22 Pliny, who records this fact (XXXV.45), calls the place Fregellae;​a but that he refers to the town of Etruria, and not to Fregellae of the Volsci, is manifest from the context, as (p77)well as from a comparison with Liv. I.56; and is confirmed by the extended renown of the Etruscans in the fictile art. Besides, Silius Italicus calls the Etruscan town Fregellae, Pliny (III.9) the Latin town Freginae; so that the names seem to have been used indifferently. Yet Müller (Etrusk. IV.3, 2) takes the town whence Turianus came, for the Fregellae of Volscium, on the ground that the fictile art was early practised in that land, as is proved by the celebrated bas-reliefs found at Velletri; but, to reconcile this view with the rest of Pliny's statement, he supposes this Volscian to have been a disciple of the Etruscan school. All this seems to me unnecessary, and the simplest and most rational interpretation is to suppose that Pliny referred to the Fregenae of Etruria.

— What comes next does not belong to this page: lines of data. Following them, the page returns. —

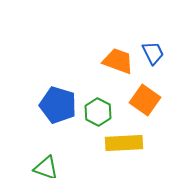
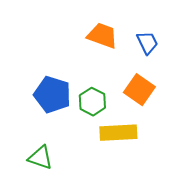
orange trapezoid: (118, 61) -> (102, 36), moved

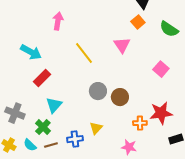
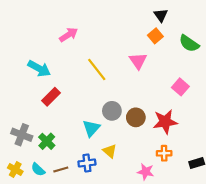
pink arrow: (58, 21) -> (68, 35), turned 48
cyan triangle: (54, 105) -> (91, 128), moved
red star: (161, 113) -> (165, 122), moved
orange cross: (140, 123) -> (164, 153), moved
green cross: (43, 127) -> (47, 141), moved
yellow triangle: (96, 128) -> (110, 151), turned -32

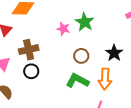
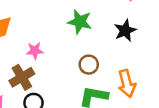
pink star: (63, 29) -> (35, 51), moved
black star: (114, 53) -> (125, 30), moved, turned 30

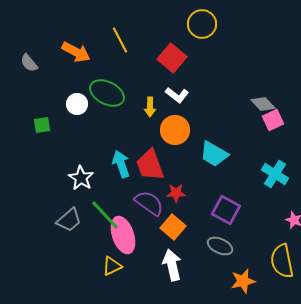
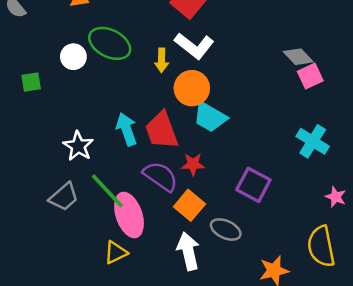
white L-shape: (177, 95) -> (194, 46), size x1.4
cyan trapezoid: (214, 154) -> (210, 117), moved
gray ellipse: (220, 246) -> (226, 230), moved

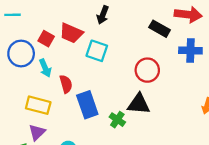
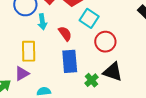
red circle: (147, 70) -> (105, 42), moved
red semicircle: (66, 84) -> (65, 34), moved, turned -35
yellow rectangle: (38, 105) -> (29, 51), turned 60

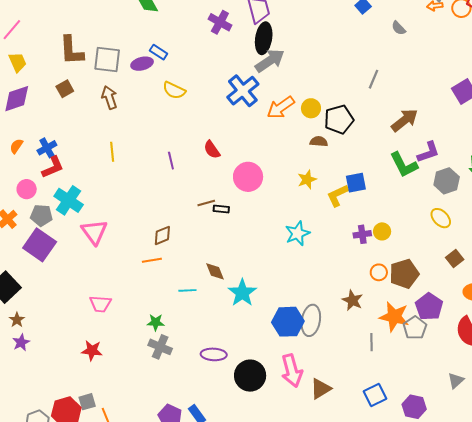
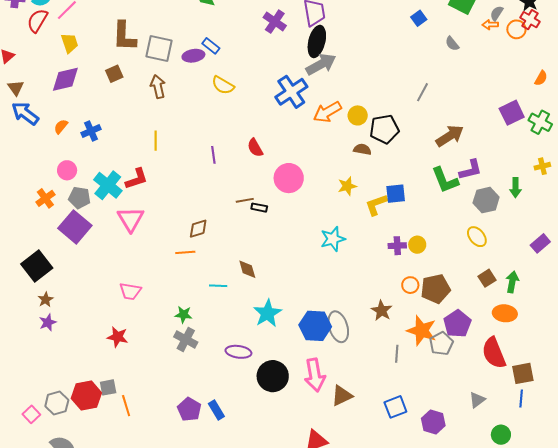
red L-shape: (53, 167) -> (137, 179), moved
cyan star: (242, 293) -> (268, 313), moved
gray ellipse: (311, 320) -> (338, 327), turned -32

23 Vell. Paterc. I.14; cf. Epitome of Liv. XIX.

24 Liv. XXXVI.3.

25 Pliny (III.8) classes it among the maritime colonies of Etruria. Strabo (V. p225) also cites it as a small town on this coast, and calls it Fregenia.


Thayer's Note:

a The attentive reader who followed the link will have noticed that, in Mayhoff's edition of Pliny online, no mention is made of Fregellae, nor of Turianus. The occasional critical notes in the Loeb edition of Pliny, however, witness to a corrupt text, footnoting Vulcam Veis accitum as follows:

uulcam B1: uulcani B2: uulgam rell. (turianum cd. Par. 6801): Volcaniam coni. Ian.

It looks plausible therefore that some manuscript may have a reading, or a gloss, involving Fregellae.